On the last day of summer session, Thursday, July 14, the Senate approved the conference report on the “CARA” legislation and sent the legislation onto the President who will sign it.  The vote was 92 to 2 with only Senator Mike Lee (R-UT) and Senator Ben Sasse (R-NE) voting no.

CARA or the Comprehensive Addiction and Recovery Act is an authorization meaning that it is up to Congress to appropriate funds to actually carry out many of the proposed funding levels.  Democrats have been calling for new funding of approximately $920 million which would go toward expanded treatment, prevention and enforcement provisions of the bill but failure to get the funds did not stop final passage.  The Administration had asked for emergency funding of $1 billion early this year.  The White House also expressed frustration with a lack of funding but said the President would sign it.  Much of the urgency has been driven by the expanded opioid use across much of the country.   In 2014 the Center for Disease Control and Prevention (CDC) reported over 28,000 deaths due to opioid overdoses.

The new act amends CAPTA (but does not reauthorize the CAPTA law) to create specificity in regard to infant “safe care plans.”  State plan requirements are amended under CAPTA to require states to address the health needs and any substance use disorder resulting from a caregiver’s substance use.  The amendments also direct greater monitoring of states by HHS, new data reporting through the current data collection systems and greater dissemination of best practices by HHS.  That section of the bill also directs a new Government Accountability Office (GAO) report on the prevalence of Neonatal Abstinence Syndrome.

The legislation amends a number of parts of federal law that impact on drug use with the main changes through the Public Health Services Act and the Omnibus Crime Control and Safe Streets Act of 1968.  It allows grants to state and local substance abuse agencies, Indian tribes or tribal organizations, or nonprofit organizations in geographic areas that have a high rate of—or have had rapid increases in—heroin or other opioids to expand treatment.  Other initiatives target schools and institutions of higher education.

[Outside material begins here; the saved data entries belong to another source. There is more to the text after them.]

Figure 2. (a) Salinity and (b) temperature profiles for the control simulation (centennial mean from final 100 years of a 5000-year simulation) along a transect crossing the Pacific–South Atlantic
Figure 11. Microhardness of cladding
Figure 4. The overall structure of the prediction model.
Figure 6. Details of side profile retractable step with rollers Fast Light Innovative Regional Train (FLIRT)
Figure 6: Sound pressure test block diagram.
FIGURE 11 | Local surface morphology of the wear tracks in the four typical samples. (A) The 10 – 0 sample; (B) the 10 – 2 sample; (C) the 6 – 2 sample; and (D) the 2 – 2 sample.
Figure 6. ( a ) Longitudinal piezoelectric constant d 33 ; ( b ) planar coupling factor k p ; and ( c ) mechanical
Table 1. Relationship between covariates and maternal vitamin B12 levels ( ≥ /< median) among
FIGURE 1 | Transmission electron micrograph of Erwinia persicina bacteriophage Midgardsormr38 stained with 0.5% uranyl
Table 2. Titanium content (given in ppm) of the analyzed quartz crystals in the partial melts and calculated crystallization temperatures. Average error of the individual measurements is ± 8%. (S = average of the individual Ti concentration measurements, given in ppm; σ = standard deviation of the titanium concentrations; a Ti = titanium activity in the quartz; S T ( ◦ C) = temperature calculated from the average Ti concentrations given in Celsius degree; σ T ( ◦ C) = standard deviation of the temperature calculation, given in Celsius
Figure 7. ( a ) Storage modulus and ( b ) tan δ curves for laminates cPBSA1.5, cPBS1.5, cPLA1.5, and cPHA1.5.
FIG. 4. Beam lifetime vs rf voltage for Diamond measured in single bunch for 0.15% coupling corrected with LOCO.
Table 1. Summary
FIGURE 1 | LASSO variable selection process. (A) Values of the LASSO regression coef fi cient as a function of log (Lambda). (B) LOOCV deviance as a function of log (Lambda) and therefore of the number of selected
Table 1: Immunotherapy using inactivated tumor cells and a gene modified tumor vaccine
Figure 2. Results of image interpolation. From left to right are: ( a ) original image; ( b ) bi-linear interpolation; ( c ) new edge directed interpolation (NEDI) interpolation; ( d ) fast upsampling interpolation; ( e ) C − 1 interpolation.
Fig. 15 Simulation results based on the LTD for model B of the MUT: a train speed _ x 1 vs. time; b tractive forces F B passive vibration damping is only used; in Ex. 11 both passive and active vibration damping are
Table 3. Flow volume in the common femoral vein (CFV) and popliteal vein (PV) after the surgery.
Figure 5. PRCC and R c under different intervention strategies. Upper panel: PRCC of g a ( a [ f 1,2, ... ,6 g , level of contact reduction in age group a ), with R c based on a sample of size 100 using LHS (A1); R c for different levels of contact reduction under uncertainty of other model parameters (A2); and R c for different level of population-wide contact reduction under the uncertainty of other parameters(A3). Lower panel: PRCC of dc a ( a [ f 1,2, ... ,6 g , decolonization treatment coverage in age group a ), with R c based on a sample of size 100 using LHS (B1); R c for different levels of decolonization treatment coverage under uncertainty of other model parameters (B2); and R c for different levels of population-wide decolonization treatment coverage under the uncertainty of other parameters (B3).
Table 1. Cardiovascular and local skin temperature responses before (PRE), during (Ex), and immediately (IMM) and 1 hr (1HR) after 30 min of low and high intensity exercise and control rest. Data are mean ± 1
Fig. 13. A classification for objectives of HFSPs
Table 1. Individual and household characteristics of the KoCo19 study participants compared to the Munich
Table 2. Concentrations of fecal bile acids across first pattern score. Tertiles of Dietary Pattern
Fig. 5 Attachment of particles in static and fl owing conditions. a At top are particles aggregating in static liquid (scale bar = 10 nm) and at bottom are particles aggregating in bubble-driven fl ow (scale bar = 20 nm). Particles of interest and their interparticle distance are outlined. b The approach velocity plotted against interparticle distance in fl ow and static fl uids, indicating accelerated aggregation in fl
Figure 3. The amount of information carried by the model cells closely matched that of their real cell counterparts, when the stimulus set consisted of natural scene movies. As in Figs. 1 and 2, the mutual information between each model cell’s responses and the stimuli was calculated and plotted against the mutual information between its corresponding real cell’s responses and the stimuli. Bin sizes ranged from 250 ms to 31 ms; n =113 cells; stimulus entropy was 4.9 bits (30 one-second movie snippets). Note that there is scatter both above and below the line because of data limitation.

Despite full implementation being dependent on the yet incomplete FY 2017 appropriation, key changes in law include:

  • Expanded prevention and educational efforts—particularly aimed at teens, parents and other caretakers, and aging populations—to prevent the abuse of opioids and heroin and to promote treatment and recovery.
  • Expanding the availability of naloxone to law enforcement agencies and other first responders to help provide emergency reversals of heroin overdoses.
  • Encouraging greater identification and treatment of incarcerated individuals suffering from addiction through collaboration between criminal justice stakeholders.
  • Better coordination of and use of disposal sites for unwanted prescription medications to keep them out of the hands of our children and adolescents.
  • Strengthen prescription drug monitoring programs to help states monitor and track prescription drug diversion and to help at-risk individuals access services

It also includes a directive to HHS to convene a pain management best practices inter-agency task force. The task force would be required to establish best practices for pain management and for prescribing pain medication.  In addition, the task force would develop a strategy for disseminating those best practices.